What Moving from Good to Great Means for CIOs Who Want to Lead

Author Jim Collins explains why he sees CIOs as quiet leaders, and what challenges they face in their drive to be the best

In Good to Great, you explored the incredible amount of effort it takes to begin to transform an organization. But you proposed that once it is started, the momentum builds like a flywheel. You're now doing some research on the downshift from "great" to "good". How difficult is it to sustain that momentum over time, particularly in times of great market shifts?

Our research indicates that the flywheel concept applies as much in times of change as in times of stability, perhaps even more so. Over the long course of history, a great company is built by a series of good decisions executed with supreme excellence, accumulating one on top of another over a long period of time. No decision or event, no matter how big, accounts for more than a small portion of the total outcome. Greatness is a cumulative process, even in times of dramatic change. And never forget: the most important flywheel decisions are people decisions. If you get the right people, they can adapt to a changing world.

The very nature of our research method — studying those that attained and sustained greatness in contrast to those in similar circumstances that failed to become great (or failed to sustain it) reduces the role of circumstance in explaining outcomes. If one company rises and the other falls, yet they both have similar circumstances at the start of the inflection, then the answer cannot be circumstance.
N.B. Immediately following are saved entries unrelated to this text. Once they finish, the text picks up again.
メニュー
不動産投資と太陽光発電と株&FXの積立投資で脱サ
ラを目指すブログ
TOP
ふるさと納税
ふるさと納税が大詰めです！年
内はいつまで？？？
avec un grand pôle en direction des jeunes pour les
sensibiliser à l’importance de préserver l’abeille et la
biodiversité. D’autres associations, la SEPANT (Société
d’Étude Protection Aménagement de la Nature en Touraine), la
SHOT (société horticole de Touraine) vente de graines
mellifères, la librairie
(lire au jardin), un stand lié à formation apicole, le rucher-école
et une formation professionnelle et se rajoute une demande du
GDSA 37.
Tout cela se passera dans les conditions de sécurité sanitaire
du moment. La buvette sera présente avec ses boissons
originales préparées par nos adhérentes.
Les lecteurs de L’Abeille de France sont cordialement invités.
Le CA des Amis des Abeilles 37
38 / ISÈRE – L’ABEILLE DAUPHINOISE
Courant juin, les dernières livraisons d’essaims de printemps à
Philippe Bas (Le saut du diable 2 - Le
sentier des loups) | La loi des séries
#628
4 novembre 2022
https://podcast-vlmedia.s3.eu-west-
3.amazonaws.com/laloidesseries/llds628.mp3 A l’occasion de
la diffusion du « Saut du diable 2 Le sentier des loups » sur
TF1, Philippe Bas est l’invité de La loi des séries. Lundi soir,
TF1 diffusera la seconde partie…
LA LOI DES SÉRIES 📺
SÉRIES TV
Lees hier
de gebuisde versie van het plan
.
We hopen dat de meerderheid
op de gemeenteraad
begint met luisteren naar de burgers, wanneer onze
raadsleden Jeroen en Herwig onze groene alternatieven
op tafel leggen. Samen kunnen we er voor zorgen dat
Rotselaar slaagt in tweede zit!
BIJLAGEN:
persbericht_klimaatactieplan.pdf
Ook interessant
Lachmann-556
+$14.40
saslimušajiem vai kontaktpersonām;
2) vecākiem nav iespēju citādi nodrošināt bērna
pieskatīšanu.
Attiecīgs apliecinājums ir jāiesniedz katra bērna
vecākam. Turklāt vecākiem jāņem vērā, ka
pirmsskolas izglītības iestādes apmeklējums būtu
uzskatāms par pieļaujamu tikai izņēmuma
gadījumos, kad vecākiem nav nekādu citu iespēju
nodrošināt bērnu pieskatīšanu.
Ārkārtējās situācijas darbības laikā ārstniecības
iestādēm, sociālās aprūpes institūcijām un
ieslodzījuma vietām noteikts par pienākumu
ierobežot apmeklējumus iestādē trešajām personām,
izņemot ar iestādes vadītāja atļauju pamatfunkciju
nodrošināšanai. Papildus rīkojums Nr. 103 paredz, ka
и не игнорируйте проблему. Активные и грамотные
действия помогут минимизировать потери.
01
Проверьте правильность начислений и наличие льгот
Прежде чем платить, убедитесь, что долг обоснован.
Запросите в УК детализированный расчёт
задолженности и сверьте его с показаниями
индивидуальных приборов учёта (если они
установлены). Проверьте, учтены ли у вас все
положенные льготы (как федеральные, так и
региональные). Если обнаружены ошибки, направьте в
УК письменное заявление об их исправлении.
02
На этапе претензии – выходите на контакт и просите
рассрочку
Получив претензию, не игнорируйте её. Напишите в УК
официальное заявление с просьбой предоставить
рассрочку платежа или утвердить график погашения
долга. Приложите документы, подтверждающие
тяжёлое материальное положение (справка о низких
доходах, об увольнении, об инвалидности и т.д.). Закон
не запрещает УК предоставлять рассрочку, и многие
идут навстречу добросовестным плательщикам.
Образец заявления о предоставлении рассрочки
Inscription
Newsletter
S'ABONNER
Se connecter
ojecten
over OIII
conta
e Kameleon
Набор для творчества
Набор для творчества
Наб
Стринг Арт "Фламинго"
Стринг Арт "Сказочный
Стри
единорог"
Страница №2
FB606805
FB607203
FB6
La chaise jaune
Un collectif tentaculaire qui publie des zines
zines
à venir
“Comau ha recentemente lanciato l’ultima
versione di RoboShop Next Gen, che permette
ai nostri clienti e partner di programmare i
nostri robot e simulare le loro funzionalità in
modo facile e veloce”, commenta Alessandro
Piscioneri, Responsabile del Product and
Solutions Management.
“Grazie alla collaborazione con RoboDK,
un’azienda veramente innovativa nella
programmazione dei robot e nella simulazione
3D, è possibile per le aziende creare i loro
My colleague Morten Hansen and I are nearing completion of a six-year research effort studying companies that went from startup to greatness in environments characterized by turbulent disruption. We've deliberately selected companies in the most severely turbulent industries, using the following climbing analogy: If you wake up in the security of base camp and a storm moves in, you'll probably be fine. But if you find yourself at 27,000 feet as a vulnerable little speck on the side of Mount Everest, where the storms are bigger, faster moving, inherently unpredictable, and the environment less forgiving, a storm just might kill you.

Our research examines companies that prevailed in such environments in contrast to those that did not prevail in the same brutal, turbulent, rapidly changing environments. No matter how we slice it, greatness — creating it and sustaining it — is a function first and foremost of conscious choice and discipline, not circumstance.